Os dispositivos vetados da LC 236/2026 não resolveriam, por si sós, essa controvérsia: prévia apuração de responsabilidade de terceiros e incidente de desconsideração da personalidade jurídica são mecanismos distintos. Mas introduziriam uma exigência anterior à definição do instrumento cabível, a de que a responsabilidade de terceiro dependesse de apuração em processo administrativo ou judicial, com contraditório e ampla defesa. Enquanto o STJ discute quanto de procedimento a execução fiscal exige, o Congresso Nacional tentou fixar, por lei, que alguma apuração seria indispensável.
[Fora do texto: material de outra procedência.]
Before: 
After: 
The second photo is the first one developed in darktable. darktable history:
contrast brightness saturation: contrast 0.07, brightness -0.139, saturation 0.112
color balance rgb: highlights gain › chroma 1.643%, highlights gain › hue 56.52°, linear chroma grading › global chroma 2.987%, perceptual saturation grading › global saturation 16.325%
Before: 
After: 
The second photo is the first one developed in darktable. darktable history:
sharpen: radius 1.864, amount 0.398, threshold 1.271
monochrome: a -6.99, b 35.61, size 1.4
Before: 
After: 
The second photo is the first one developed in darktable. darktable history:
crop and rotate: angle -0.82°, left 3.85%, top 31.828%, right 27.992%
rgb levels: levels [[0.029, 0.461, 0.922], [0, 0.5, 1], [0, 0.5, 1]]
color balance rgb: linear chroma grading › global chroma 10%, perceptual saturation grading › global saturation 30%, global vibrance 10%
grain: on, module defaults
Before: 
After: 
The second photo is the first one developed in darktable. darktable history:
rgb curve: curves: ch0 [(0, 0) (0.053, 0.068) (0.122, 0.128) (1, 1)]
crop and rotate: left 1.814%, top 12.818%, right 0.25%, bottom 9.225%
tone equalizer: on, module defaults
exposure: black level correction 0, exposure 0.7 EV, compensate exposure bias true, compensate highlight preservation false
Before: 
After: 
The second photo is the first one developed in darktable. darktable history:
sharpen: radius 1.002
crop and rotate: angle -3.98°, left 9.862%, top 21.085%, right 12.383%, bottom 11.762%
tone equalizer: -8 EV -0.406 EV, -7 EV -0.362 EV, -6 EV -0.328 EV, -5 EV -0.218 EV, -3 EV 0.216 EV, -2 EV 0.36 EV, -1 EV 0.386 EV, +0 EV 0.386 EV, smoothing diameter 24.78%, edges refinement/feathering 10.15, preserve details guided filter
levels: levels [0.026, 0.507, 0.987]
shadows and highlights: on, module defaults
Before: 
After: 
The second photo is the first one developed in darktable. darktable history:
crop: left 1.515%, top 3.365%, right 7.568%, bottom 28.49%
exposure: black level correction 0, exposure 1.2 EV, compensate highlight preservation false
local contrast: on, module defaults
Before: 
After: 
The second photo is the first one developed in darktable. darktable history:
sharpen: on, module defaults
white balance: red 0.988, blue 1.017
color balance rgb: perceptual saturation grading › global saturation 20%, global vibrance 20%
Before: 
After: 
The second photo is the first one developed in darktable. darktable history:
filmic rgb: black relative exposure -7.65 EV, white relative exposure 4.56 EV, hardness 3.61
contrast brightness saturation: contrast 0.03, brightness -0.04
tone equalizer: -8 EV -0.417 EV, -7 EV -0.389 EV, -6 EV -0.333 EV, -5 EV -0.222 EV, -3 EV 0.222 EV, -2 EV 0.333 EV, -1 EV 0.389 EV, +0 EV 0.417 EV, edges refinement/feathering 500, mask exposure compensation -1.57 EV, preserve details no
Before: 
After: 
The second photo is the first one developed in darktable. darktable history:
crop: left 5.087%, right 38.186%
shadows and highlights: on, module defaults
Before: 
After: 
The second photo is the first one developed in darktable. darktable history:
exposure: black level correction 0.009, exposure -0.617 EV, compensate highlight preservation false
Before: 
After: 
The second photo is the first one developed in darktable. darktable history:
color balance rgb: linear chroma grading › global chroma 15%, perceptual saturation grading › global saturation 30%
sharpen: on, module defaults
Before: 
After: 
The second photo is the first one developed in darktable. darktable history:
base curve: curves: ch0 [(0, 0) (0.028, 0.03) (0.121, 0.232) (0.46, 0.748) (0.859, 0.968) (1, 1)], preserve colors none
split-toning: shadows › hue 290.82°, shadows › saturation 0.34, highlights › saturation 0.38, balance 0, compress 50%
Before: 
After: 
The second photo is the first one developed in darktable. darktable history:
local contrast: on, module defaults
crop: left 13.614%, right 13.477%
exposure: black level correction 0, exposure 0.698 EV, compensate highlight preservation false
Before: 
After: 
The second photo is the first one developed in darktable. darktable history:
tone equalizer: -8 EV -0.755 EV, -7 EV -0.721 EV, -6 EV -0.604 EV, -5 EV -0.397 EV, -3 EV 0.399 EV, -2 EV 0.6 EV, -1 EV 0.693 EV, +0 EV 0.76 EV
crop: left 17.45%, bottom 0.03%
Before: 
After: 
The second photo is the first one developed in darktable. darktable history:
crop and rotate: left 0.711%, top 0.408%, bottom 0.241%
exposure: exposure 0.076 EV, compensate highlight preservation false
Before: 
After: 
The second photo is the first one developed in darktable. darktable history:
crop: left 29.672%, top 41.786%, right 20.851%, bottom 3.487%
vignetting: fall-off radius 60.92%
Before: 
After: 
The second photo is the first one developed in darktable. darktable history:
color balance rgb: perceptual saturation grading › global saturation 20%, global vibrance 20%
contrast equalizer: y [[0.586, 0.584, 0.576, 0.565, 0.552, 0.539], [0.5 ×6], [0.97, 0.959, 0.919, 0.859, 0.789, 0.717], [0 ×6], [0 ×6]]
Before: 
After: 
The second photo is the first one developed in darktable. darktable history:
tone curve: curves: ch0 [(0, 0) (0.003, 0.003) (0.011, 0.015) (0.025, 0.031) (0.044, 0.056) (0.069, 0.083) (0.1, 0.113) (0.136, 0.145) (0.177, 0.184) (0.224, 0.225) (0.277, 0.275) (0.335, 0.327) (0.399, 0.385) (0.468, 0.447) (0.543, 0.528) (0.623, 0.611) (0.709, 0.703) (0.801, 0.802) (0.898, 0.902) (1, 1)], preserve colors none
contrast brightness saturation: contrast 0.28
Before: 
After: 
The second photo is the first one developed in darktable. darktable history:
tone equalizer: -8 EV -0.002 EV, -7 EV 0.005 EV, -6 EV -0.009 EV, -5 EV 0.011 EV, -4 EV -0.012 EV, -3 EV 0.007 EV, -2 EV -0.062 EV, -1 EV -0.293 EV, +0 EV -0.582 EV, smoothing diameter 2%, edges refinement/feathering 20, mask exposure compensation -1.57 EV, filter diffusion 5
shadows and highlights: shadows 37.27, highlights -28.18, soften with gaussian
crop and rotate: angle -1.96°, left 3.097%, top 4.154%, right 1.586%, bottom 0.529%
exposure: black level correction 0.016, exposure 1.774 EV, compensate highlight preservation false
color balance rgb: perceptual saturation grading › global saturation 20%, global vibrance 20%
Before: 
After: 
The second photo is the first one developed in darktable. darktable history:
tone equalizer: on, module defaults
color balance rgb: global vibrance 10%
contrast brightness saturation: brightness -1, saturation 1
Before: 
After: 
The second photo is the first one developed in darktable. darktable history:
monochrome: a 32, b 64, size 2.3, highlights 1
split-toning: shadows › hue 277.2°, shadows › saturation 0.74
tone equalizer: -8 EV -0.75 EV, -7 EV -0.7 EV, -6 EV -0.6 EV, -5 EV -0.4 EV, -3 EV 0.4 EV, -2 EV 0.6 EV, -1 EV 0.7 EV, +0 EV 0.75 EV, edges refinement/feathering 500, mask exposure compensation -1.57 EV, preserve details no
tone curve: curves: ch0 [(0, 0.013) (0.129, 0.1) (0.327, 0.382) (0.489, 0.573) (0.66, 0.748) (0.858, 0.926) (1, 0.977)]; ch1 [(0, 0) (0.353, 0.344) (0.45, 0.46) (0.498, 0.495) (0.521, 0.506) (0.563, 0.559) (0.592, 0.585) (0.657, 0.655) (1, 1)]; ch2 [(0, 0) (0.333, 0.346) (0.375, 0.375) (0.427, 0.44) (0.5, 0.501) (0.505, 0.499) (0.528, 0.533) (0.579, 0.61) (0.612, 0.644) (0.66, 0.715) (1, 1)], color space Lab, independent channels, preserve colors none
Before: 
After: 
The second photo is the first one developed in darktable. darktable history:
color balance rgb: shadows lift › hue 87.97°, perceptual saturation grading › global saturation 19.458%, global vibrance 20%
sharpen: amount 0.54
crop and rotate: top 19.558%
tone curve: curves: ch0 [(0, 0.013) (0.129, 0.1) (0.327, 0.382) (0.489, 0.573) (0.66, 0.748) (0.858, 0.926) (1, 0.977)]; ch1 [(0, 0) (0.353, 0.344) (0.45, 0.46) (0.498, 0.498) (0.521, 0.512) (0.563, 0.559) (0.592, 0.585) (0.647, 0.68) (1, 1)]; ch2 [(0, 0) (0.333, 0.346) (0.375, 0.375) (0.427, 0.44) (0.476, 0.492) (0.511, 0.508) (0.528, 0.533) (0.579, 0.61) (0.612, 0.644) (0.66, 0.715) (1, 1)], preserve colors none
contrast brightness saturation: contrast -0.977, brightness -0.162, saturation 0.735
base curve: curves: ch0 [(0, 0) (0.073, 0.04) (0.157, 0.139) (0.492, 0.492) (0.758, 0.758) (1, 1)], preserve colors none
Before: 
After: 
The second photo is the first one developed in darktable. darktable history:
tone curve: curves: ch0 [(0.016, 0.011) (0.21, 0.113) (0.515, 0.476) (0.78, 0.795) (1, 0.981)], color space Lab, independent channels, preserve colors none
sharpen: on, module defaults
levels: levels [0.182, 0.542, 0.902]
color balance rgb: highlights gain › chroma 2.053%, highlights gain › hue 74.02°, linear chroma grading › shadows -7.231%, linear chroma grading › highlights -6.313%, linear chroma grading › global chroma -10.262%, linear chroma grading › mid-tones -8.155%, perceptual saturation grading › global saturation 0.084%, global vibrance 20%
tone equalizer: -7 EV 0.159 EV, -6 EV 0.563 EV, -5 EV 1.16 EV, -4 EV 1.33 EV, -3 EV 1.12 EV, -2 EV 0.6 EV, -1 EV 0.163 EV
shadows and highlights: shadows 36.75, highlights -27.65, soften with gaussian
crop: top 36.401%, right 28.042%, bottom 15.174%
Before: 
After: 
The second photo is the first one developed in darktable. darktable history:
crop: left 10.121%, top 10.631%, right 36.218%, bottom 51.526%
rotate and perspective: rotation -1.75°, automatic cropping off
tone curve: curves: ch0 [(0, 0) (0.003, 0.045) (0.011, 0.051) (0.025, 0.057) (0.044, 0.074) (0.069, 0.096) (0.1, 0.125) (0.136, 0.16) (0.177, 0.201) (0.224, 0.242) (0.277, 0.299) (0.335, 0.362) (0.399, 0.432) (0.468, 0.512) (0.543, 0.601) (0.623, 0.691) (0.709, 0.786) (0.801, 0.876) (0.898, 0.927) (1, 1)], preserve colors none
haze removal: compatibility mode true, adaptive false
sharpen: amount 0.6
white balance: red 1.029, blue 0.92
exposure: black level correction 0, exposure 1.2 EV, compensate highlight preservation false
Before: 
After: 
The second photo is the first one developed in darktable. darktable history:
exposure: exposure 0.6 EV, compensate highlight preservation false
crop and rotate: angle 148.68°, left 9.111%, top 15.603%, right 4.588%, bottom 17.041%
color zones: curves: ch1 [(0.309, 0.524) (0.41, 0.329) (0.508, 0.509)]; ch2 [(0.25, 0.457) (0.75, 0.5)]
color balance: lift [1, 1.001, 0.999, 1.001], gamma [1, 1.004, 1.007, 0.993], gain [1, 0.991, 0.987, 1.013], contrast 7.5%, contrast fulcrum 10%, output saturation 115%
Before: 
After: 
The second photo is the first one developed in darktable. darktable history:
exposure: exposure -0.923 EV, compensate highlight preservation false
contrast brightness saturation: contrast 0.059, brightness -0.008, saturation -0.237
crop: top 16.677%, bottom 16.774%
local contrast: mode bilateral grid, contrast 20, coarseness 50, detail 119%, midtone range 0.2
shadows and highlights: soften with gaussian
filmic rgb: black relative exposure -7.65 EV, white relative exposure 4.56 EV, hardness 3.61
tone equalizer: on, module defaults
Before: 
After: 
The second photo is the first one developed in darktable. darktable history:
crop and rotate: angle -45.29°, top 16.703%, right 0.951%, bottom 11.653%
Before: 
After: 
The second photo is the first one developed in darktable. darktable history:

O veto ao §1º do artigo 168 do CTN também merece ressalva. A Mensagem nº 743 sustenta que a remissão à legislação ordinária violaria a reserva de lei complementar do artigo 146, III, “b”, da Constituição, por envolver matéria prescricional. A conclusão não é tão simples: a própria lei complementar afastava a incidência do prazo do artigo 168 sobre a efetiva compensação administrativa, de modo que “observada a legislação ordinária” também pode referir-se às condições e ao procedimento da compensação, não ao prazo prescricional em si. A controvérsia é atual: o STJ afetou o Tema 1.428 para discutir o alcance do prazo quinquenal na compensação de créditos reconhecidos judicialmente.

Diferente é o veto ao art. 2º, que revogaria o §2º do art. 44 da Lei nº 9.430/96

Esse é o único em que a Mensagem de veto nº 743 invoca especificamente a trava fiscal do artigo 113 do Ato das Disposições Constitucionais Transitórias (ADCT), em razão da ausência de estimativa do impacto orçamentário e financeiro decorrente da renúncia de receita. Entre os blocos de veto apresentados na mensagem, apenas dois trazem fundamento constitucional específico: o do artigo 168, §1º, com base na reserva de lei complementar prevista no artigo 146, III, “b”, da Constituição, e o do artigo 2º, apoiado no artigo 113 do ADCT. Nos demais, predominam razões de interesse público ligadas à efetividade da cobrança, ao regime sancionatório, à regularidade fiscal ou ao funcionamento do processo administrativo. O grau de exigência argumentativa, portanto, varia conforme a medida vetada e seus efeitos.

Vale situar a LC 236/2026 no tempo: não nasceu da reforma tributária da Emenda Constitucional nº 132/2023, mas de comissão de juristas para modernizar os processos administrativo e tributário, que originou o Projeto de Lei Complementar nº 124/2022. Insere-se no mesmo ciclo recente de transformação tributária em que veio a Lei Complementar nº 227/2026, mas não integra o mesmo conjunto normativo.

O devido processo legal na responsabilização de terceiros não é uma garantia acessória; é condição para legitimar a própria imputação da responsabilidade. Já a preocupação orçamentária não deveria operar de forma assimétrica: invocada com rigor quando a medida pode reduzir arrecadação, mas ausente quando o que se limita são os meios de cobrança e as formas de responsabilização do contribuinte.

A Lei Complementar nº 236/2026 abre espaço para o devido processo tributário. Os vetos mostram, porém, o limite que o Executivo atribui a essa garantia: quando sua observância passa a impor custo concreto à cobrança, aquilo que aparece no texto legal como direito passa a ser tratado, na fundamentação do veto, como formalidade.